Tibetan Prayer Wheels
Prayer wheels are very common religious objects in Tibetan Buddhism. Prayer wheels are used primarily by the Buddhists of Tibet and Nepal, where hand-held prayer wheels are carried by pilgrims and other devotees and turned during devotional activities. A hand held prayer wheel is a hollow wooden or metal cylinder attached to a handle. Om Mani Padme Hung mantras are printed or etched in relief on the cylinder.

According to Tibetan Buddhist belief, spinning a prayer wheel is just as effective as reciting the sacred texts aloud. Tibetans use prayer wheels to spread spiritual blessings to all sentient beings and invoke good karma in this and next life. They believe that every rotation of a prayer wheel equals one utterance of the mantra, thus the religious practice will in return help them accumulate merits, replace negative effects with positive ones, and hence bring them good karma. Buddhists turn the wheel clockwise.
Rotating these prayer wheels and reciting is considered one of the most thoughtful and beneficial act. Most often build in the periphery of stupas and monasteries, a number of Buddhist prayer wheels might range from a few to hundreds for people to spin them as they walk past or when they rotate around the temple or stupa in a clockwise direction.
It is believed that the prayer through the Buddhist prayer wheels grant everything a worshipper asks for.

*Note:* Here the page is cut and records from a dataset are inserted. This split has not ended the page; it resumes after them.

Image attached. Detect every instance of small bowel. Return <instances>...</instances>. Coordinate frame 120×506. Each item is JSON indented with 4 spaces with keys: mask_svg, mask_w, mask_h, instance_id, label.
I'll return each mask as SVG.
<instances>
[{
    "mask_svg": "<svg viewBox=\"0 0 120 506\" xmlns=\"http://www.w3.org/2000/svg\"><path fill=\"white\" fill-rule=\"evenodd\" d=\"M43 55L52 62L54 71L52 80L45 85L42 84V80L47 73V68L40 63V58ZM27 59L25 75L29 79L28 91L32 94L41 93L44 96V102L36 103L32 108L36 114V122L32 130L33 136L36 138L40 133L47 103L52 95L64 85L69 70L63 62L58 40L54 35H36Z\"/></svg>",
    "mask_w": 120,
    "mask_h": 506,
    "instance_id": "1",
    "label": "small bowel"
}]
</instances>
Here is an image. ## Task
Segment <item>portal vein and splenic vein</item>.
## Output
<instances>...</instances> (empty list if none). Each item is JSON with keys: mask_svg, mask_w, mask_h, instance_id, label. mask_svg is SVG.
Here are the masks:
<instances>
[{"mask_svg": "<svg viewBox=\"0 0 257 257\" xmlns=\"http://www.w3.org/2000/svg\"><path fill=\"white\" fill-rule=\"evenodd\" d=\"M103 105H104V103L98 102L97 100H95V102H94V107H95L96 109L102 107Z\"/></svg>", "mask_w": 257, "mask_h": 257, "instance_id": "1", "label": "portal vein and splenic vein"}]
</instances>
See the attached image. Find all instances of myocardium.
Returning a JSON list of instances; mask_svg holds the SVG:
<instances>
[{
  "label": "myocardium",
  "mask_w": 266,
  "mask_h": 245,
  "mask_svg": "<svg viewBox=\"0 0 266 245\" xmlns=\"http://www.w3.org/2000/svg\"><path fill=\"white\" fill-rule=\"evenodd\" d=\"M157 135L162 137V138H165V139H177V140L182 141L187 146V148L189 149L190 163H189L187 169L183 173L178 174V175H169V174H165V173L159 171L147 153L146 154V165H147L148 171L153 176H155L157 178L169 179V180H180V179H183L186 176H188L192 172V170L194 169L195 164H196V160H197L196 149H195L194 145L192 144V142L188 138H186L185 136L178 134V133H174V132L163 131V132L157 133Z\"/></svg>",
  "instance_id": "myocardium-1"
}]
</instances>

There is a heavy belief that turning the Buddhist prayer wheels with remorse and guilt will help you eliminate the four bad deeds, the five actions of immediate retribution, the eight of the wrong views and the ten non-virtues.
Any person who turns the Buddhist prayer wheels in his life shall never again born with any anomalies in his/her life, never born with disorders like blindness, deafness, muteness or as a cripple.
When to Use a Prayer Wheel
There is no any exact definition when it comes to when to use the prayer wheels still, one can turn the prayer wheel anytime during his/her daily meditation or mantra recitals or during when some spiritual practices are performed. But the Buddhist prayer shouldn’t be spun while a Lama is delivering a speech or while he is teaching.
How to Use a Prayer Wheel
The prayer wheel should be turned clockwise with a single-pointed concentration of body, speech, and mind. Turning the Buddhist prayer wheels does not require much physical strength and many repetitions.
Types of Prayer Wheels
Mani wheel (a hand prayer wheel)
Water wheels
Fire wheel
Wind wheel
Stationary prayer wheels
Electric dharma wheels
According to Lama Zopa, Rinpoche, “To benefit sentient beings, the Buddhas and Bodhisattvas manifest in the prayer wheel to purify all our negative karmas and obscurations, and to cause us to actualize the realizations of the path to enlightenment.”
Turning a prayer wheel with millions of mantras inside is the equivalent of saying those millions of mantras, but it is achieved in a fraction of the time. However, the benefit of spinning the wheel with a concentrated mind is said to be one hundred thousand times greater than spinning it with a distracted mind.